**Directions:** The material beneath this line should be printed exactly, with its pictures omitted.

**Data segment:**
☆ ☆ ☆ ☆ ☆

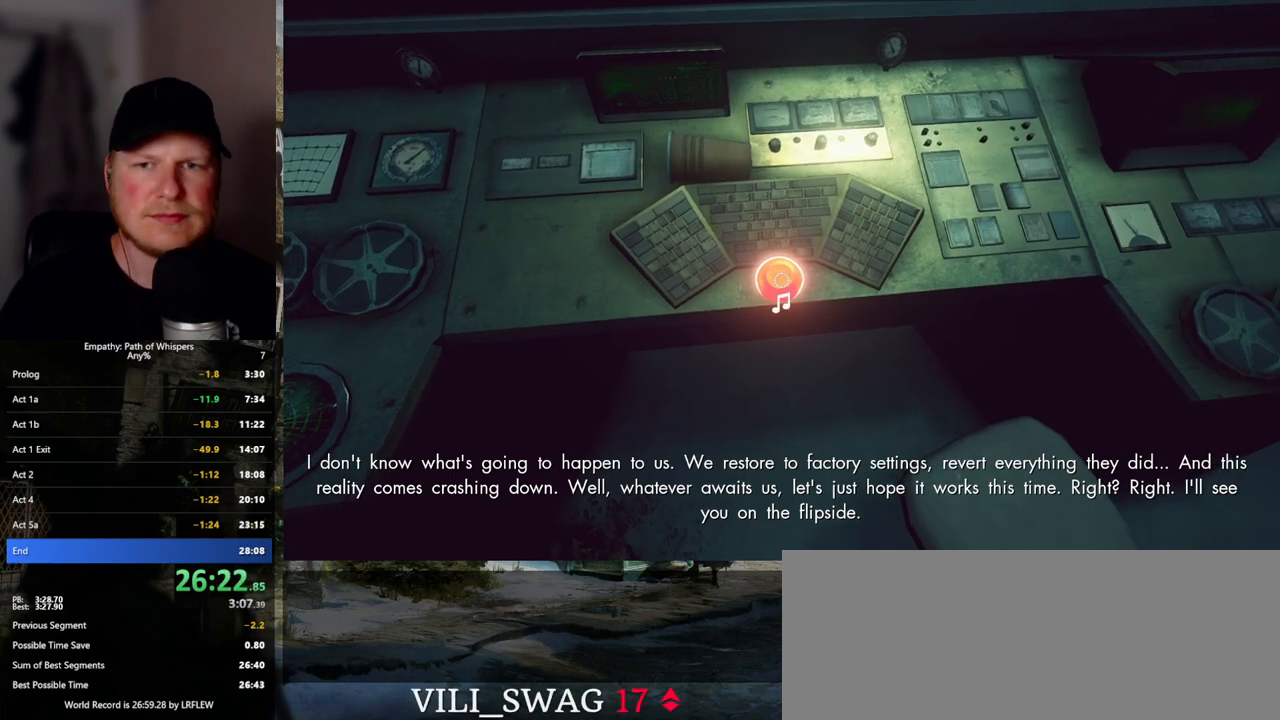
{"keys": [], "mouse": ["left"], "events": [[67, "mouse_left", "up"], [167, "mouse_left", "down"], [250, "mouse_left", "up"], [300, "mouse_left", "down"], [367, "mouse_left", "up"], [450, "mouse_left", "down"]]}
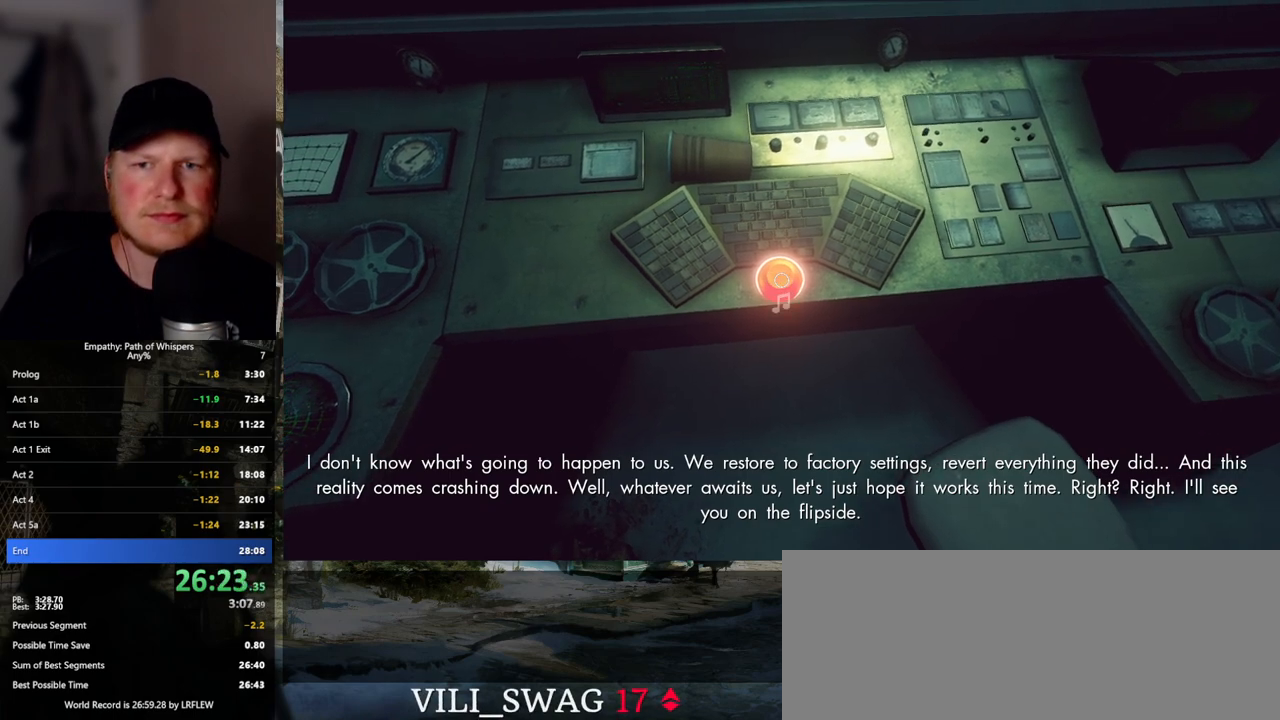
{"keys": [], "mouse": ["left"], "events": [[33, "mouse_left", "up"], [83, "mouse_left", "down"], [150, "mouse_left", "up"], [217, "mouse_left", "down"], [300, "mouse_left", "up"], [350, "mouse_left", "down"], [417, "mouse_left", "up"], [483, "mouse_left", "down"]]}
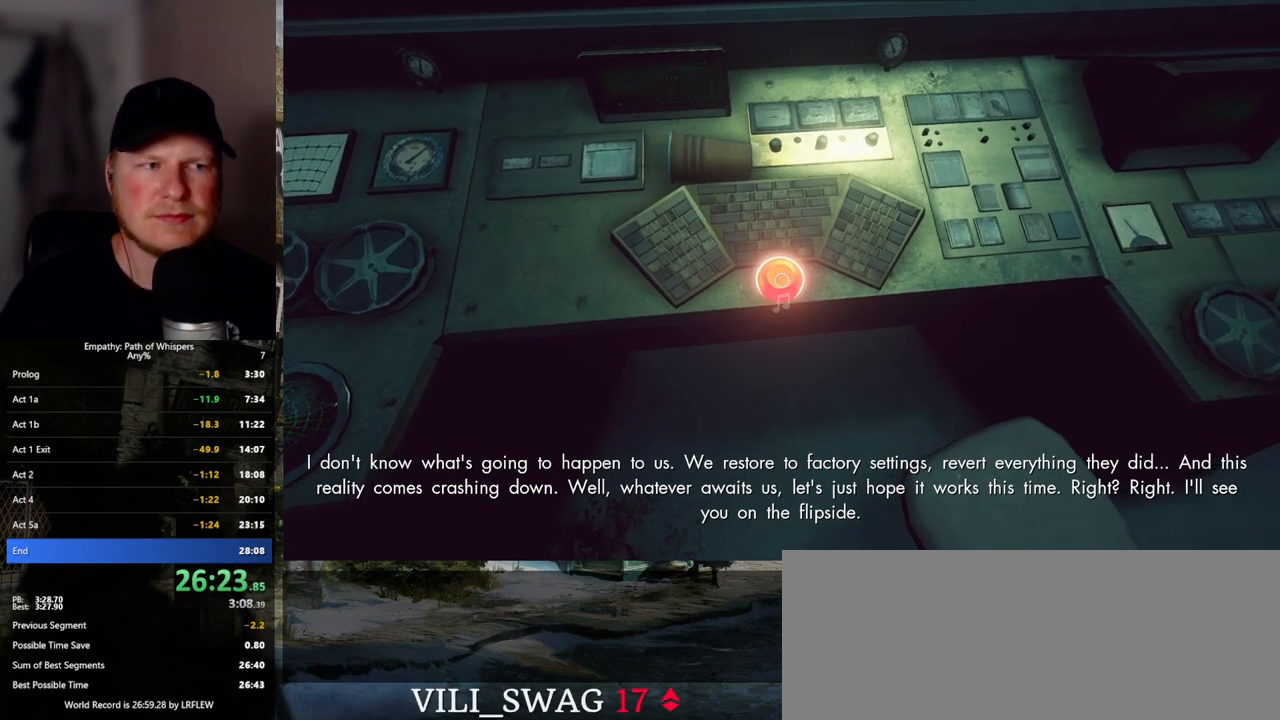
{"keys": [], "mouse": ["left"], "events": [[50, "mouse_left", "up"], [100, "mouse_left", "down"], [167, "mouse_left", "up"], [233, "mouse_left", "down"], [300, "mouse_left", "up"], [350, "mouse_left", "down"], [417, "mouse_left", "up"], [483, "mouse_left", "down"]]}
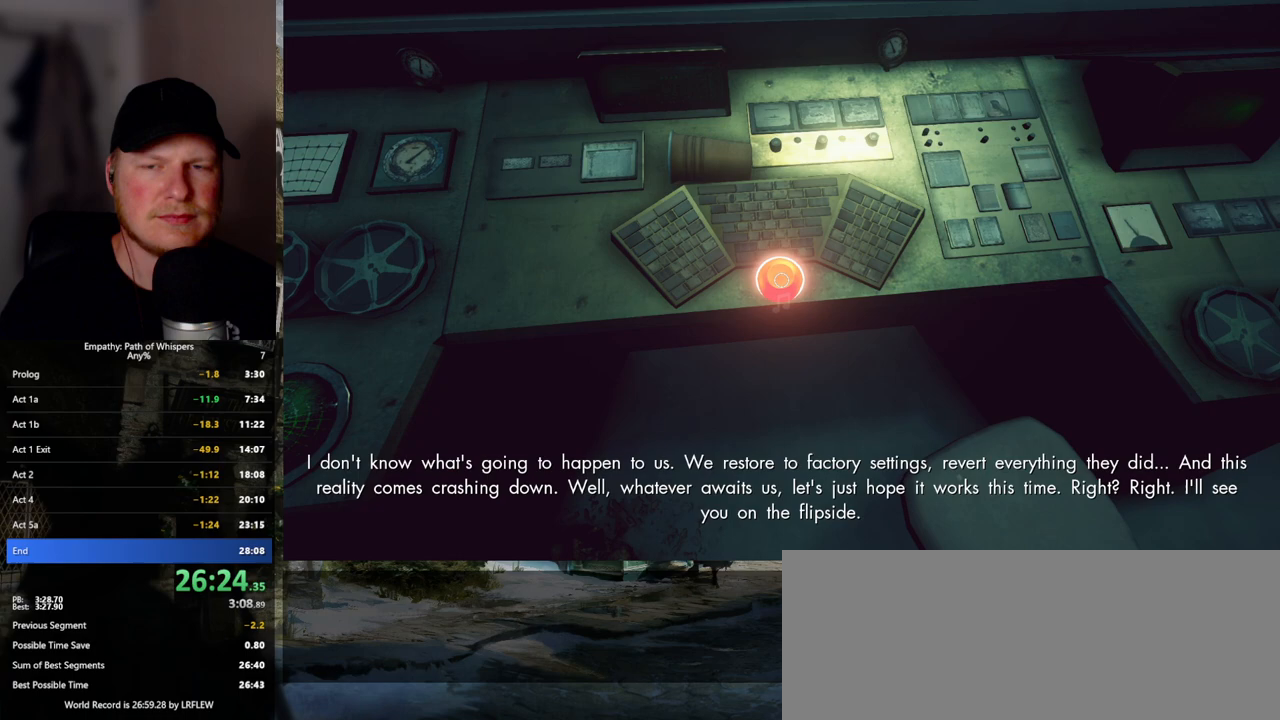
{"keys": [], "mouse": ["left"], "events": [[50, "mouse_left", "up"], [100, "mouse_left", "down"], [150, "mouse_left", "up"], [233, "mouse_left", "down"], [300, "mouse_left", "up"], [350, "mouse_left", "down"], [400, "mouse_left", "up"], [467, "mouse_left", "down"]]}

☆ ☆ ☆ ☆ ☆

**Written answer:**
{"keys": [], "mouse": ["left"], "events": [[67, "mouse_left", "up"], [167, "mouse_left", "down"], [250, "mouse_left", "up"], [300, "mouse_left", "down"], [367, "mouse_left", "up"], [450, "mouse_left", "down"]]}
{"keys": [], "mouse": ["left"], "events": [[33, "mouse_left", "up"], [83, "mouse_left", "down"], [150, "mouse_left", "up"], [217, "mouse_left", "down"], [300, "mouse_left", "up"], [350, "mouse_left", "down"], [417, "mouse_left", "up"], [483, "mouse_left", "down"]]}
{"keys": [], "mouse": ["left"], "events": [[50, "mouse_left", "up"], [100, "mouse_left", "down"], [167, "mouse_left", "up"], [233, "mouse_left", "down"], [300, "mouse_left", "up"], [350, "mouse_left", "down"], [417, "mouse_left", "up"], [483, "mouse_left", "down"]]}
{"keys": [], "mouse": ["left"], "events": [[50, "mouse_left", "up"], [100, "mouse_left", "down"], [150, "mouse_left", "up"], [233, "mouse_left", "down"], [300, "mouse_left", "up"], [350, "mouse_left", "down"], [400, "mouse_left", "up"], [467, "mouse_left", "down"]]}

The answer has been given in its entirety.